Action item → Print a faithful copy of the data below, word for word, with the pictures left out.

Data to use →
+ + + +
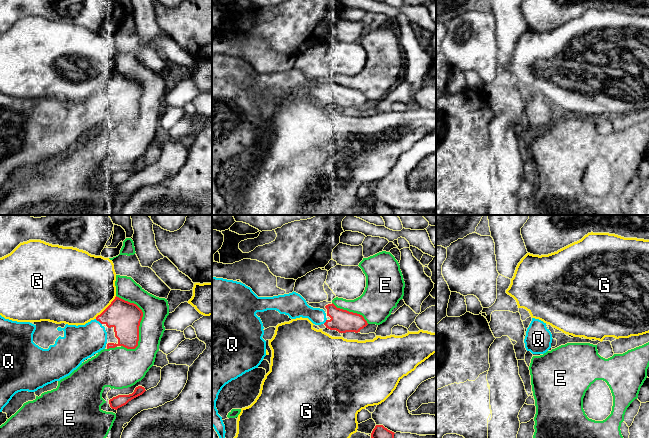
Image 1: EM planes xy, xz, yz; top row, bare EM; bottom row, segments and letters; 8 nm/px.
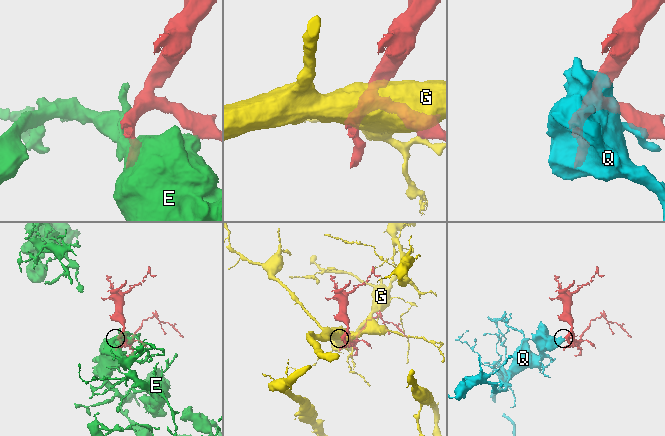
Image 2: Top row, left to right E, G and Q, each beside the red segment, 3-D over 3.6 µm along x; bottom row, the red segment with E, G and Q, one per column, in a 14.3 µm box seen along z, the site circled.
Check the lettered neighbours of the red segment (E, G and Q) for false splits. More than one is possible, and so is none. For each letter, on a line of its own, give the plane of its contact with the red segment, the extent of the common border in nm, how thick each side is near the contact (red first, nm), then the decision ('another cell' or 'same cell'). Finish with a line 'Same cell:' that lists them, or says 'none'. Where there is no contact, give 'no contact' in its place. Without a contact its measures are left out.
E: contact in xy; length 460 nm; calibres 240 and 220 nm; another cell
G: contact in xy; length 260 nm; calibres 240 and 500 nm; another cell
Q: contact in xy; length 70 nm; calibres 240 and 280 nm; same cell
Same cell: Q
+ + + +
Task result →
Image 1: EM planes xy, xz, yz; top row, bare EM; bottom row, segments and letters; 8 nm/px.
Image 2: Top row, left to right E, G and Q, each beside the red segment, 3-D over 3.6 µm along x; bottom row, the red segment with E, G and Q, one per column, in a 14.3 µm box seen along z, the site circled.
Check the lettered neighbours of the red segment (E, G and Q) for false splits. More than one is possible, and so is none. For each letter, on a line of its own, give the plane of its contact with the red segment, the extent of the common border in nm, how thick each side is near the contact (red first, nm), then the decision ('another cell' or 'same cell'). Finish with a line 'Same cell:' that lists them, or says 'none'. Where there is no contact, give 'no contact' in its place. Without a contact its measures are left out.
E: contact in xy; length 460 nm; calibres 240 and 220 nm; another cell
G: contact in xy; length 260 nm; calibres 240 and 500 nm; another cell
Q: contact in xy; length 70 nm; calibres 240 and 280 nm; same cell
Same cell: Q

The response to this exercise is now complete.